Limitations of Cord Blood Stem Cells
Umbilical cords only contain about three to five ounces of blood and yield significantly fewer stem cells than bone marrow does. Until recently, the reach of cord blood treatments was limited to small adults and children. Advancements are being made in the field of stem cell treatments, however, and stem cells are becoming a more viable option for treating children and adults alike.
If you choose to privately bank your cord blood, you will want to check out the facilities of the banks available before you commit. Make sure that the staff is trained in the proper handling and preservation procedures. If you can, take a tour of the laboratory and other facilities, do so while you’re still pregnant. Pay attention to the condition of the equipment and the behavior of the staff.

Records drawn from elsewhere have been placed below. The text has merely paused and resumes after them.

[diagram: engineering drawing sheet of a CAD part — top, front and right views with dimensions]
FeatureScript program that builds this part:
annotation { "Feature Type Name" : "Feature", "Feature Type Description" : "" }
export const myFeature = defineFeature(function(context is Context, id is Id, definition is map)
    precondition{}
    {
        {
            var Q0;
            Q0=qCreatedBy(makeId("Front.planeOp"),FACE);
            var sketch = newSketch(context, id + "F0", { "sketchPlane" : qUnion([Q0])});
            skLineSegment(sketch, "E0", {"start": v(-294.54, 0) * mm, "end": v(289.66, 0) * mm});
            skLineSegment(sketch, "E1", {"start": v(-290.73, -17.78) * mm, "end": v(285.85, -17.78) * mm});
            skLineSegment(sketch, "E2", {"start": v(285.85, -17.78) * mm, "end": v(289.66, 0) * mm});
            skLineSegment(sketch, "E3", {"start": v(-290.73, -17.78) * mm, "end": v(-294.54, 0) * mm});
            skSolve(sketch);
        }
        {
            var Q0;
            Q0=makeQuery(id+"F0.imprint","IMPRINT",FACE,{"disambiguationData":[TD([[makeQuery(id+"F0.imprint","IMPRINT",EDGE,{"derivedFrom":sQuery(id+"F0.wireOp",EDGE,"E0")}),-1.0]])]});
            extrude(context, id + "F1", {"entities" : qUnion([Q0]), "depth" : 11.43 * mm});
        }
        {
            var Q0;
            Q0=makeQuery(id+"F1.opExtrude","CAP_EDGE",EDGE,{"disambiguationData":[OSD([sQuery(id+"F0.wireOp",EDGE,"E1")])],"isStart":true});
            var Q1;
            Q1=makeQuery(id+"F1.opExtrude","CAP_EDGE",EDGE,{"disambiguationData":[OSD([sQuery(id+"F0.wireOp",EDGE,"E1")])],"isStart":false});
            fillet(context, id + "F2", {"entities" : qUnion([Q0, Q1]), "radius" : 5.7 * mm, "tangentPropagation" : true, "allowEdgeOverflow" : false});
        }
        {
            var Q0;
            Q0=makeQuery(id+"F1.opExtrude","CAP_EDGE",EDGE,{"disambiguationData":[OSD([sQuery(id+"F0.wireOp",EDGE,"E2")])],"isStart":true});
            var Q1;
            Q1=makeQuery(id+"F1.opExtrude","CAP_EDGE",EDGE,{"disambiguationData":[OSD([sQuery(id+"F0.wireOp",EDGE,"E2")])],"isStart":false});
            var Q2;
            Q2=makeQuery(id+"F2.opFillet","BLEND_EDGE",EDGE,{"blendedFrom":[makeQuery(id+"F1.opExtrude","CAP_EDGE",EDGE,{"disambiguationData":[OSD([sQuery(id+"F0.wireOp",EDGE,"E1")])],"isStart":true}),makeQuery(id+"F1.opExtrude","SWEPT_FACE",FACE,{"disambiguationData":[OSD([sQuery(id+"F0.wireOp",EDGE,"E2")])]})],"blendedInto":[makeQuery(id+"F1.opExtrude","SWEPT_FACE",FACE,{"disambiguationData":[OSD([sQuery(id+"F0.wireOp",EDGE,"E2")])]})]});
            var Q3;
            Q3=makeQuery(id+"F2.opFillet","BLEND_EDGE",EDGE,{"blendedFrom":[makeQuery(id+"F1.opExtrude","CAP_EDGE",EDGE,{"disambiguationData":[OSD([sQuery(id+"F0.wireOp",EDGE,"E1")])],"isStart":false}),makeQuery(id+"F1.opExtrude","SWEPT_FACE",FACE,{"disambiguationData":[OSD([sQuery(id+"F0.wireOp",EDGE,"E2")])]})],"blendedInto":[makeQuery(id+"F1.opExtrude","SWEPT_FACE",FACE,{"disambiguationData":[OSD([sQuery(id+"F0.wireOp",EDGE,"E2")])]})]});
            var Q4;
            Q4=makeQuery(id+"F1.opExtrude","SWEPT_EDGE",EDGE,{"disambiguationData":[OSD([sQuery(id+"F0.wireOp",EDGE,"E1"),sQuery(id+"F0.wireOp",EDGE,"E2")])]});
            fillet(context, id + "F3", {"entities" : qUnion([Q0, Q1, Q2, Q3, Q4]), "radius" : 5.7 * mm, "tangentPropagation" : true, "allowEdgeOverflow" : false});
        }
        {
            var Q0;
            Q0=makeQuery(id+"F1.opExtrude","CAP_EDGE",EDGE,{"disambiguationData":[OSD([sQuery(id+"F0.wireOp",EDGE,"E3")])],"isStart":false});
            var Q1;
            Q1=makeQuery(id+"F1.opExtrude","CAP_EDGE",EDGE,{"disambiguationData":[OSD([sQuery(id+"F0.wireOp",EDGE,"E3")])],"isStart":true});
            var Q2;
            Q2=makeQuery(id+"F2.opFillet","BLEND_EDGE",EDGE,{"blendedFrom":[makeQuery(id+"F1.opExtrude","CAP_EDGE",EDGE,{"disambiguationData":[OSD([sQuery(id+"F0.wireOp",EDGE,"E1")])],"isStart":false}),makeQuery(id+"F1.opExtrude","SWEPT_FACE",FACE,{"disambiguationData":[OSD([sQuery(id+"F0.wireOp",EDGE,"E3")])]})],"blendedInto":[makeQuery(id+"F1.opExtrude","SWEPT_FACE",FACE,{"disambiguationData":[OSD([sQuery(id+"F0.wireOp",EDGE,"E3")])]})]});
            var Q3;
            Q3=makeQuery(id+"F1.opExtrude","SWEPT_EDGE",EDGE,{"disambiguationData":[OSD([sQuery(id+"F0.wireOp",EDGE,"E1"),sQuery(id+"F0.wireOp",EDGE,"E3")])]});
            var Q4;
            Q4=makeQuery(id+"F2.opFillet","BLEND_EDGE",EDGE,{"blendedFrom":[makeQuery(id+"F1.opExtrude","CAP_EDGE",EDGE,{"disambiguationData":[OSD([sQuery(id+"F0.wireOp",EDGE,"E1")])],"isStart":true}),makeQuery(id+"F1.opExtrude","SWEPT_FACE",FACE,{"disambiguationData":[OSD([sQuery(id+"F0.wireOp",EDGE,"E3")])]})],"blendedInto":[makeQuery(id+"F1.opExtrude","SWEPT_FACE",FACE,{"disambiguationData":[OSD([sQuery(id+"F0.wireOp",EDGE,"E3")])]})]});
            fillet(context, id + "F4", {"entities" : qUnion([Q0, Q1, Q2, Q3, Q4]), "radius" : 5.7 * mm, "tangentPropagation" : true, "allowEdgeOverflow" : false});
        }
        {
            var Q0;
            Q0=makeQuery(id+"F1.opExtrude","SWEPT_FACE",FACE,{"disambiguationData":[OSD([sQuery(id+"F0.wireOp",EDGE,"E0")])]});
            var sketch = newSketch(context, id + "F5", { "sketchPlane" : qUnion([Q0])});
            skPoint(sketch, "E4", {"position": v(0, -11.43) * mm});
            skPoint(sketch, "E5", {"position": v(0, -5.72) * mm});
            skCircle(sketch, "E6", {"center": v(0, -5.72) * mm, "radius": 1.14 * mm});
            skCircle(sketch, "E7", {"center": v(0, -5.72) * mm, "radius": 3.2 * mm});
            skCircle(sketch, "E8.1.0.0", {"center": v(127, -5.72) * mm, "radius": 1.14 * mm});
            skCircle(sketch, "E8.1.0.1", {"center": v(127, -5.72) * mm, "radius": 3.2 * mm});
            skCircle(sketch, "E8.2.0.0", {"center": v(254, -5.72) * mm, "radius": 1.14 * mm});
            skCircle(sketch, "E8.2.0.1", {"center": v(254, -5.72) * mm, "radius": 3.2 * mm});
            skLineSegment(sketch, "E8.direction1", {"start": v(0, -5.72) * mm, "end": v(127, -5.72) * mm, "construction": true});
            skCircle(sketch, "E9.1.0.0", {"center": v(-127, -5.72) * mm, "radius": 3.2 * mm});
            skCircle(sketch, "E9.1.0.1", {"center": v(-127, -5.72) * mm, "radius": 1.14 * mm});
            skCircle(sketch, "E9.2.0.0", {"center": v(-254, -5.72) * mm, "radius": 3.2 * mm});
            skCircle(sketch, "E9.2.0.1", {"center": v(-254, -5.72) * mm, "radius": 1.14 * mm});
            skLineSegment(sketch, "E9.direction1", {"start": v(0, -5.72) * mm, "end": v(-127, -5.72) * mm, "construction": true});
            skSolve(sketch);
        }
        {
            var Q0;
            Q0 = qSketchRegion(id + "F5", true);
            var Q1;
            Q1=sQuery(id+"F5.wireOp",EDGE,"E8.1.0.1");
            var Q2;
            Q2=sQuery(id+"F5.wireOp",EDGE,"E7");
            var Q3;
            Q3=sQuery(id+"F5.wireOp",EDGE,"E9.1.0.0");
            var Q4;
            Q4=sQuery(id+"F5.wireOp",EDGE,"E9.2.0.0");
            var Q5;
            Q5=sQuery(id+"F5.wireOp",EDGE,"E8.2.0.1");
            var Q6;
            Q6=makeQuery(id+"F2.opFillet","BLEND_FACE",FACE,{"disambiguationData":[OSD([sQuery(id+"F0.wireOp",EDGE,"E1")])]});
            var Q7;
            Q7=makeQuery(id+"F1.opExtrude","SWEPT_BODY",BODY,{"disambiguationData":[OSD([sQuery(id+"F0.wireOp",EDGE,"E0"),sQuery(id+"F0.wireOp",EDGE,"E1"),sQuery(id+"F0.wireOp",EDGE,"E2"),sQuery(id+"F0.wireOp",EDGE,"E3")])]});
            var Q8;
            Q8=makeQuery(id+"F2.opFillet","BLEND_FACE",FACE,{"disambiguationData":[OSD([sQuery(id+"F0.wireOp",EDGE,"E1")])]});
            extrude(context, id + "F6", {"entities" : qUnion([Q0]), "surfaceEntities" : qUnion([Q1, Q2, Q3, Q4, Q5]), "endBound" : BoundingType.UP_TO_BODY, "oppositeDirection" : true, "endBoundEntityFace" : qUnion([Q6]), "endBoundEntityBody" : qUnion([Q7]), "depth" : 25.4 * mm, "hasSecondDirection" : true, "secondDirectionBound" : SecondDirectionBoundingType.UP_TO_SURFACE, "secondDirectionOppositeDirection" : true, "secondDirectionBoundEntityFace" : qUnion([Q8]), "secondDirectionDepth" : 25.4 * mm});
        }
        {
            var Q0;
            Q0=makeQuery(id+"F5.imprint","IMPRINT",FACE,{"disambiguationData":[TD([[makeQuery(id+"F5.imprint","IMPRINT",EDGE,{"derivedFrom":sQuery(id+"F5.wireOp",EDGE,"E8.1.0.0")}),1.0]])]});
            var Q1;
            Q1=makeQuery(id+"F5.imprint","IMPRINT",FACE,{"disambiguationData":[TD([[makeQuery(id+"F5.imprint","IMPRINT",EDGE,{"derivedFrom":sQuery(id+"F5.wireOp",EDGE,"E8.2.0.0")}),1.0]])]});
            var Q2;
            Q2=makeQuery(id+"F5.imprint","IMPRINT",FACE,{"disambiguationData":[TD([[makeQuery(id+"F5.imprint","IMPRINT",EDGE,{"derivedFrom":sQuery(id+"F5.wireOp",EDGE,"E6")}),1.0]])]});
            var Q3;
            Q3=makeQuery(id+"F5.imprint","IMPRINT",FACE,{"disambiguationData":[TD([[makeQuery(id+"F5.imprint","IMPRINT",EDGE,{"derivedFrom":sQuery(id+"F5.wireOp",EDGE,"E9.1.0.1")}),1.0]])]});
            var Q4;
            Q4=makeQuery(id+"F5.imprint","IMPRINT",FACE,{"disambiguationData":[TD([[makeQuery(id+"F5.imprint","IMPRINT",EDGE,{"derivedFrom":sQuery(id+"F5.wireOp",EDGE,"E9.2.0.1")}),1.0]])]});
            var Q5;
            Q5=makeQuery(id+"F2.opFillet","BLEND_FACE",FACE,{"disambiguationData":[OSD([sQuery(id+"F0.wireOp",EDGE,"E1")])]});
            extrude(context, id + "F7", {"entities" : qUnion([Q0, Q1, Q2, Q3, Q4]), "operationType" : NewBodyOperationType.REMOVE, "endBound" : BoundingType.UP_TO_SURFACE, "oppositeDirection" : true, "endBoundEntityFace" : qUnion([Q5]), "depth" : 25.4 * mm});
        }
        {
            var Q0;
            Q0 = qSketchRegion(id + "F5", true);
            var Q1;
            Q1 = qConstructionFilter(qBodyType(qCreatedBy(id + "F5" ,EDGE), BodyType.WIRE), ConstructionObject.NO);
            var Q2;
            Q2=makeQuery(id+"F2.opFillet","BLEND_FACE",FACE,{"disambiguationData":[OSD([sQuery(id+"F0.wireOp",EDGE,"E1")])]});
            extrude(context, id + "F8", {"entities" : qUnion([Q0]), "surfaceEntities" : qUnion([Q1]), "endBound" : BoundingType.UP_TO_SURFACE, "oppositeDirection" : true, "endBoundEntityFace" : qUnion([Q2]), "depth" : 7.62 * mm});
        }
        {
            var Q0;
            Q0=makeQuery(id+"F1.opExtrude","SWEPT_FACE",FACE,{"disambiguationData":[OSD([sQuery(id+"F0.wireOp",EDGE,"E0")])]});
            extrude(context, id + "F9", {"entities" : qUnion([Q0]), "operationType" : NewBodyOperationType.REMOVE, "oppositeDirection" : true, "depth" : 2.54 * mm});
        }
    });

Since you will likely be storing your cord blood for a decade or longer, the financial status of the blood bank you choose will be important. If the bank is unlikely to remain solvent for such a long period of time, you may lose your investment. Make sure that the bank’s finances are solid and ask what will happen should they go out of business at some point in the future.
An accredited blood bank will abide by the regulations and rules outlined by the accrediting authorities. It is important that you choose a blood bank that is accredited and undergoes regular inspections to ensure that the facility remains up to date and maintains it’s equipment and procedures, in order to maintain the safety of your baby’s cord blood.
While it may not be possible to find a cord blood bank in your area, many banks will arrange for courier services to get the cord blood from the location of the birth to their facilities. You may also choose to do this if there is a bank in your area that you don’t feel comfortable storing your cord blood at. It is important that location not be the only factor consider when deciding where to store cord blood.